Caro direttore,
come se otto anni non fossero serviti a nulla. Come se la tragedia di quei corpi senza vita al largo della "Spiaggia dei Conigli", a Lampedusa, si fosse consumata invano. Siamo davvero così assuefatti alla morte collettiva da non riuscire a trasformare il senso di impotenza in un impegno concreto per gestire questo fenomeno? L’ennesimo naufragio semplicemente impone all’Europa di scrivere la parola fine alle stragi in mare. È un dovere storico.
Ci troviamo, lo sappiamo, nel pieno di un passaggio d’epoca. Ormai sono numerose e tutte gravi le crisi che l’Europa ha dovuto fronteggiare in questo inizio di secolo. Spesso scoprendosi sprovvista degli strumenti, delle risorse, delle procedure adatte per risolverle.
La crisi dei debiti privati e quella dei debiti sovrani, prima, con un impatto devastante sull’economia reale e sul lavoro. Oggi, il trauma della pandemia e il disastro di un intero sistema economico e produttivo congelato per mesi e mesi. Tutte vicende diverse, connotate però da un tratto comune: l’assenza di competenze condivise e istituzioni unitarie per uscirne tutti insieme, a livello europeo.
Certo, sia sul versante economico-finanziario sia soprattutto su quello sanitario, molto ancora c’è da costruire per colmare del tutto quella mancanza. Eppure, è indubbio che le lezioni apprese dalle crisi abbiano rafforzato o stiano rafforzando la capacità di reazione della Ue.
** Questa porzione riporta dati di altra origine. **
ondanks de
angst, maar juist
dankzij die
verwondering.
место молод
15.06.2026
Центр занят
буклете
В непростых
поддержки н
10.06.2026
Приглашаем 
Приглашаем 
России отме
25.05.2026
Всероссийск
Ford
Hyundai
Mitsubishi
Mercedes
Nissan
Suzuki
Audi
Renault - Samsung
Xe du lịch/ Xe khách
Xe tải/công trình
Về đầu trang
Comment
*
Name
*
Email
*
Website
Next Generation EU è la dimostrazione di questa evoluzione. Una reazione fatta di lungimiranza, solidarietà, concretezza. E soprattutto di tempismo. Quattro mesi dopo l’esplosione della pandemia, la Ue è riuscita a mettere a punto una risposta senza precedenti. Ben quattro anni erano, invece, stati necessari, tra il 2008 e il 2012, per giungere al «whatever it takes» (tutto ciò che è necessario, per difendere la moneta comune) di Mario Draghi.
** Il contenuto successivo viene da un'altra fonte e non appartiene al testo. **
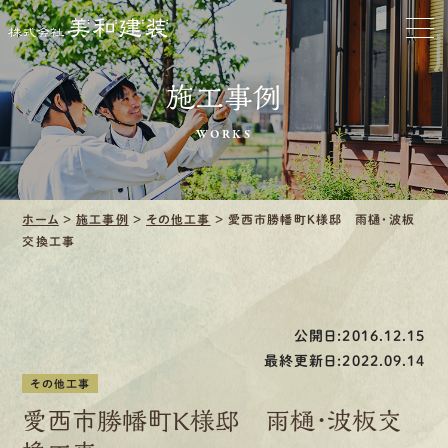
ホーム
お家をきれいに
施工事例
会社をきれいに
WORKS
クリーニング
ホーム
>
施工事例
>
その他工事
>
愛西市勝幡町Ｋ様邸 雨樋・波板
施工事例
交換工事
口コミ・レビュー紹介
会社案内
公開日:2016.12.15
最終更新日:2022.09.14
その他工事
愛西市勝幡町Ｋ様邸 雨樋・波板交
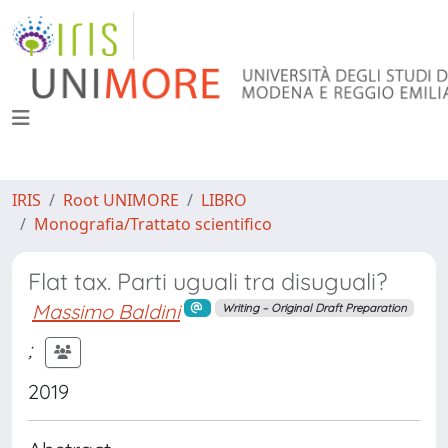
IRIS
Root UNIMORE
LIBRO
Monografia/Trattato scientifico
Flat tax. Parti uguali tra disuguali?
Massimo Baldini
Writing – Original Draft Preparation
;
2019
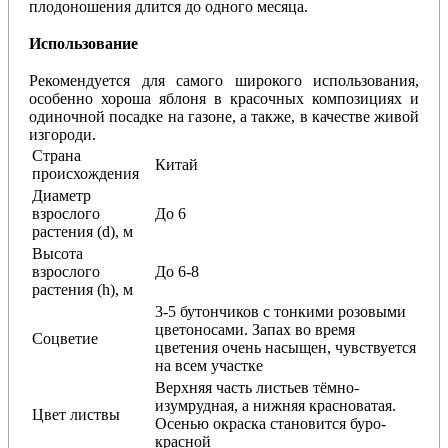
плодоношения длится до одного месяца.
Использование
Рекомендуется для самого широкого использования,
особенно хороша яблоня в красочных композициях и
одиночной посадке на газоне, а также, в качестве живой
изгороди.
Страна
Китай
происхождения
Диаметр
взрослого
До 6
растения (d), м
Высота
взрослого
До 6-8
растения (h), м
3-5 бутончиков с тонкими розовыми
цветоносами. Запах во время
Соцветие
цветения очень насыщен, чувствуется
на всем участке
Верхняя часть листьев тёмно-
изумрудная, а нижняя красноватая.
Цвет листвы
Осенью окраска становится буро-
красной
Dunque, un oggettivo miglioramento nell’allerta e nella decisione conseguente. Ma perché questo avviene in tutti i campi, dalla sanità ai debiti o alla sostenibilità ambientale e sociale, e non avviene per la questione migratoria? Perché la tragedia dei viaggi della speranza e dei naufragi non è abbastanza grave, nella percezione delle classi dirigenti degli Stati membri, da stimolare una presa di coscienza collettiva equiparabile? Perché siamo costretti, anno dopo anno, a guardare quelle immagini senza un sussulto di dignità della politica di tutti i Paesi della Ue?
Oggi sono queste, solo queste, le domande da porci. E la risposta deve avere lo stesso grado di pragmatismo e senso della convenienza collettiva che ha qualificato la reazione alle altre crisi comuni. Senza più alibi o rinvii. Senza più cedere al richiamo del consenso facile o al timore di dare un vantaggio di posizione alle forze populiste che lucrano sulla paura dei migranti. Le soluzioni le conosciamo, passano tutte dalla fine del vergognoso scaricabarile tra capitali e da una chiara assegnazione di competenze e compiti tra Stati membri e istituzioni comunitarie. Passano attraverso la scelta dei corridoi umanitari come via maestra per la gestione dei flussi. Passano attraverso il definitivo salto di qualità della missione europea Irini, che cessi di essere solo un’operazione di blocco navale dell’export di armamenti, e diventi un vero e proprio strumento di controllo, con compiti di ricerca e soccorso nelle parti del Mediterraneo che rischiano di nuovo di diventare un enorme cimitero.
Le soluzioni passano da un rapporto più chiaro con le autorità dei Paesi che affacciano sulla sponda Sud. Infine, in concreto, subito, dobbiamo rivedere la proposta fatta dalla Commissione a settembre in materia di politiche migratorie e trasformarla in un vero Next Generation Migrations, che contenga tutti i tasselli della soluzione, a partire dal superamento definitivo della Convenzione di Dublino.
All’Italia il compito di imporre il senso di urgenza ai tavoli europei e nelle varie capitali. Esattamente come si è riusciti a fare un anno con Next Generation Eu. Non c’è più tempo.